Quote the passage from the comment thread on mixture-model fitting below, beginning at the words "dmetivie commented 10" and stopping after "could help ?".
Top of Text shown
This arises because α[:] = mean(γ, dims = 1) returns α = [1.0, 0.0]. In other words, component 2 of the mixture "drops out."

I've found errors like these, as well as positive-definiteness errors in a multivariate context, to be pretty ubiquitous when fitting complicated distributions and point-clouds. To me it seems we'd need to come up with some kind of guard against this behavior? But I'm not sure what the state-of-the-art approach is, or I'd implement it.

dmetivie commented 10 months ago

Yes I noticed that also. The robust = true keyword kind of prevent some of these behavior but does not catch everything at all.

I think in some sense this is really inherent to the EM algo, if it starts near a local minimal that has a droupout component it will go toward it, until numerical precision return an error. I don't think there is much we can do, aside from implementing a different version of EM that escape these holes.

That said, maybe something like LogarithmicNumbers.jl or for the exponential familly ExponentialFamily.jl could help ?
Bottom of Text shown
Top of Supplied data
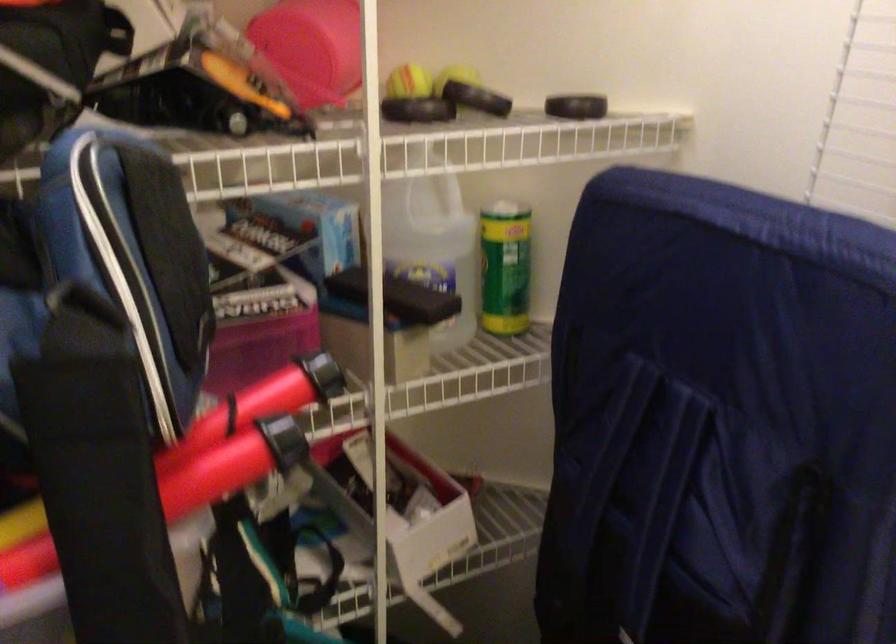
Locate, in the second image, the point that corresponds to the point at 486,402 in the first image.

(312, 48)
Bottom of Supplied data
• _Answer section_
dmetivie commented 10 months ago

Yes I noticed that also. The robust = true keyword kind of prevent some of these behavior but does not catch everything at all.

I think in some sense this is really inherent to the EM algo, if it starts near a local minimal that has a droupout component it will go toward it, until numerical precision return an error. I don't think there is much we can do, aside from implementing a different version of EM that escape these holes.

That said, maybe something like LogarithmicNumbers.jl or for the exponential familly ExponentialFamily.jl could help ?